No texto sobre a época da EuroLeague, reescreva em forma de lista o parágrafo que começa por “Os salários recorde abriram”, conservando os factos principais.

§ Texto para análise
:::::

Perguntas que definem a época
A expansão resiste ao escrutínio?
Hapoel Tel Aviv e Dubai BC chegam com investimento forte e rosters que não escondem ambição. A questão, porém, vai além do talento acumulado: o valor de uma nova entrada mede-se pela capacidade de competir de imediato, de criar identidade junto da sua massa adepta e de acrescentar ao produto global da EuroLeague. Viagens mais longas, ajustamentos de horários e impacto televisivo fazem parte da equação. O Hapoel, vindo da conquista da EuroCup, parece mais preparado para ser outsider competitivo; o Dubai surge como vitrina global cujo sucesso dependerá de transformar marketing em consistência desportiva.
Os milhões mudam o equilíbrio competitivo?
Os salários recorde abriram uma nova geografia de poder e tornam inevitável a questão: o Financial Fair Play será aplicado ou ficará no papel? Se houver fiscalização efetiva, os clubes com scouting certeiro e formação sólida podem ganhar espaço. Se não, arrisca-se a cristalizar-se uma elite de cinco ou seis clubes com orçamentos que esmagam a concorrência. Sinais de mudança já se notam: titulares da “classe média” a migrarem para candidatos, segundas unidades mais robustas e cláusulas de buyout em alta. A pressão para equilibrar o tabuleiro nunca foi tão premente.
O pipeline NBA está mais jovem, mas será mais decisivo?
A classe de 2025-26 traz menos veteranos de renome e mais jogadores em busca de redenção ou espaço que não tiveram na NBA. Nomes como Talen Horton-Tucker, Brandon Boston Jr., Richaun Holmes, Devonte’ Graham, Shake Milton ou Trey Lyles representam upside no contexto europeu, mas também risco de dispersão. A questão é a adaptação ao jogo mais físico, mais tático e jogado em meio campo. Quantos conseguirão ser figuras centrais e quantos se tornarão apenas role players? O teste será imediato, sem margem para longos períodos de ajuste.

:::::

§ Secção de dados

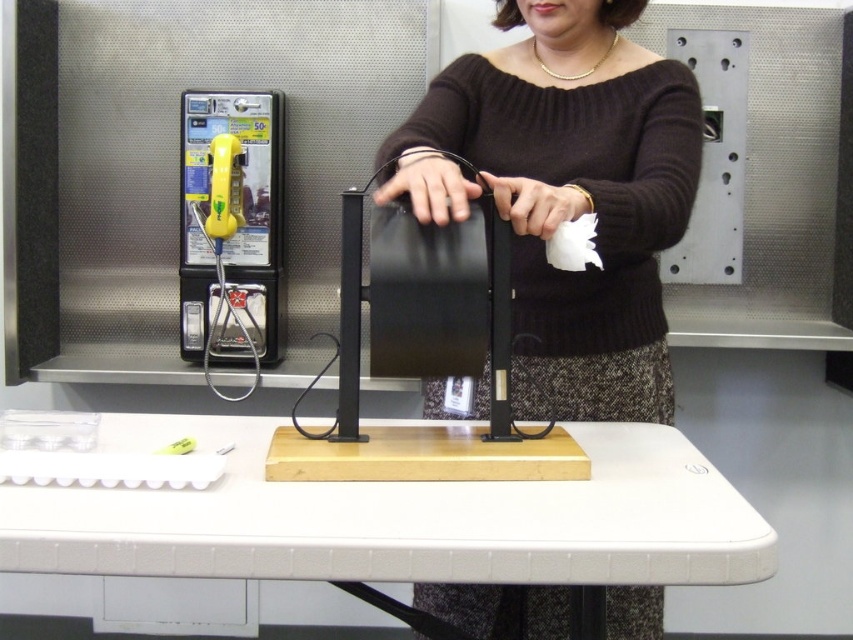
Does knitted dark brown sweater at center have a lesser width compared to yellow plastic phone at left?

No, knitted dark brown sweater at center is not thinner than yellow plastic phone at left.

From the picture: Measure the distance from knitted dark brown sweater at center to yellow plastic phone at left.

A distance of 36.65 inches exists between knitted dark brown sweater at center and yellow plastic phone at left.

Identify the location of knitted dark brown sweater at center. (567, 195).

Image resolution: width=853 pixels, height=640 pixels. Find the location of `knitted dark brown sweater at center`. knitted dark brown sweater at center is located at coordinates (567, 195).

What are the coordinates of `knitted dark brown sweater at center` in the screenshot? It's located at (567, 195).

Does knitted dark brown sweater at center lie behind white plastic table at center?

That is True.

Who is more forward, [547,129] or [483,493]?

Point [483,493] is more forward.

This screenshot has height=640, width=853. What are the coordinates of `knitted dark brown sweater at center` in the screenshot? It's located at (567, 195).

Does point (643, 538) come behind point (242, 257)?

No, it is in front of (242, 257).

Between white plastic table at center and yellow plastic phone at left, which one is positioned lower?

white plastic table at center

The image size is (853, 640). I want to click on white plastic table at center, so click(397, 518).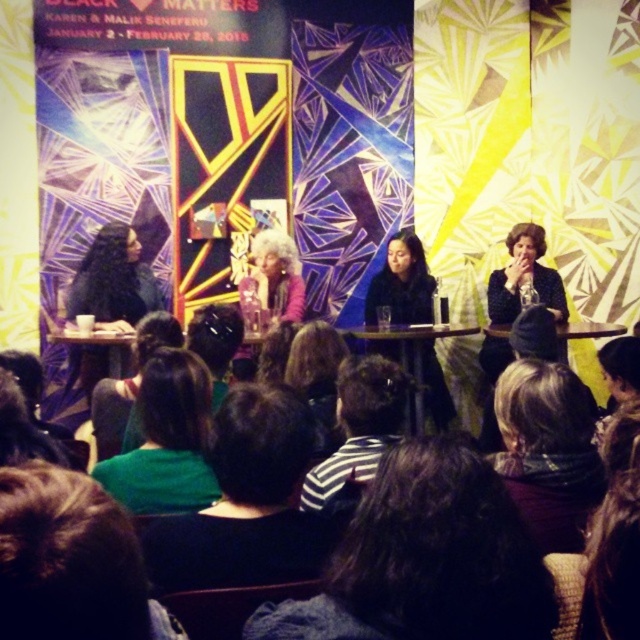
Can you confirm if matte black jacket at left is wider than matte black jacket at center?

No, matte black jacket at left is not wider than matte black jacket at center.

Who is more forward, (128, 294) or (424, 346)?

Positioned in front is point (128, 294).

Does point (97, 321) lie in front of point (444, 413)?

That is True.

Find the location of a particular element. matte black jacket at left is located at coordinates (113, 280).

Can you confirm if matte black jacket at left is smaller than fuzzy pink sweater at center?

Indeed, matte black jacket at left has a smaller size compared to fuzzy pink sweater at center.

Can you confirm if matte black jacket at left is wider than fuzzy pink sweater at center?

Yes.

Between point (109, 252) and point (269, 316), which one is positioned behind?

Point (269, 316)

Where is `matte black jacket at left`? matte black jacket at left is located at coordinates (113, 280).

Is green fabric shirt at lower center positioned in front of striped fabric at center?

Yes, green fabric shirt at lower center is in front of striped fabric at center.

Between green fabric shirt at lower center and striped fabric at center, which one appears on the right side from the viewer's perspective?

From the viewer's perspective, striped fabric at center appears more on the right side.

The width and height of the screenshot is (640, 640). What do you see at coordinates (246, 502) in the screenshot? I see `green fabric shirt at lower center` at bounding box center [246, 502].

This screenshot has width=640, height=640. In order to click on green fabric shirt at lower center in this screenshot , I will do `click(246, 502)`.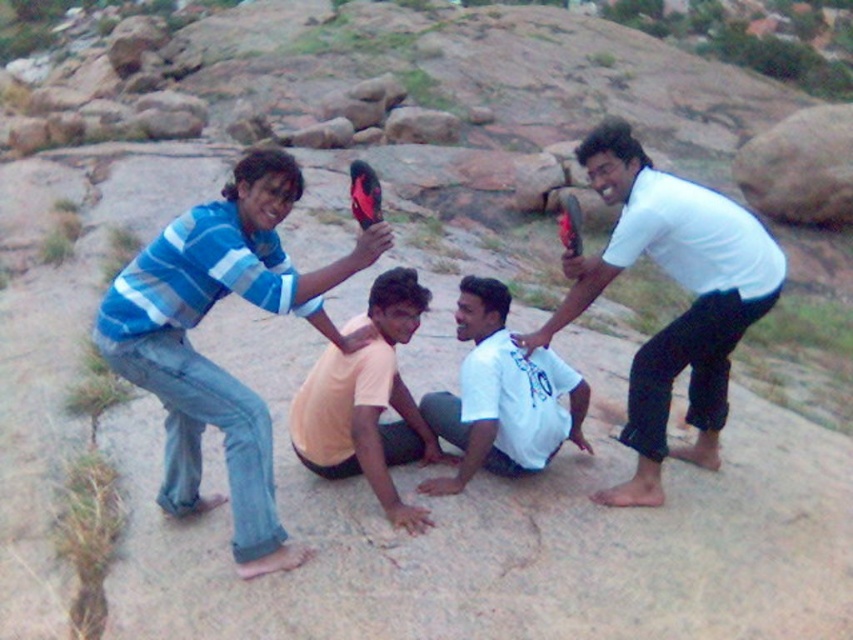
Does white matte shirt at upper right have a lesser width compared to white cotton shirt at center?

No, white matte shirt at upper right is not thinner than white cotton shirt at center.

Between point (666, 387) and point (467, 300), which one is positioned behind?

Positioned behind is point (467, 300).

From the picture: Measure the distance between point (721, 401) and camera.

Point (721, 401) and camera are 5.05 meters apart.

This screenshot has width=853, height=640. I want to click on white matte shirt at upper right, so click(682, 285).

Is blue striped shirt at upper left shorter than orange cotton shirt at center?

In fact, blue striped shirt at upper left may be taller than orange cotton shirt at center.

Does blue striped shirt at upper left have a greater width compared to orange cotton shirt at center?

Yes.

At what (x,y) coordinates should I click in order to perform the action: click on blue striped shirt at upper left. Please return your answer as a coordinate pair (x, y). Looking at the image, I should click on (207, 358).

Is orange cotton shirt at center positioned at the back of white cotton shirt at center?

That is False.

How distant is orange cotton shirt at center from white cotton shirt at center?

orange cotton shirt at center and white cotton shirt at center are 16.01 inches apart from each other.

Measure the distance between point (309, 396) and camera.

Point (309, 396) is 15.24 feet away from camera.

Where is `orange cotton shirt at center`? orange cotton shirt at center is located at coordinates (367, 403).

:::::

§ Resposta escrita
- Os salários recorde criaram uma nova geografia de poder e levantam a dúvida sobre se o Financial Fair Play será aplicado ou ficará no papel.
- Com fiscalização efetiva, os clubes com scouting certeiro e formação sólida podem ganhar espaço.
- Sem fiscalização, arrisca-se a cristalização de uma elite de cinco ou seis clubes com orçamentos que esmagam a concorrência.
- Já há sinais de mudança: titulares da “classe média” a migrarem para candidatos, segundas unidades mais robustas e cláusulas de buyout em alta.
- A pressão para equilibrar o tabuleiro nunca foi tão premente.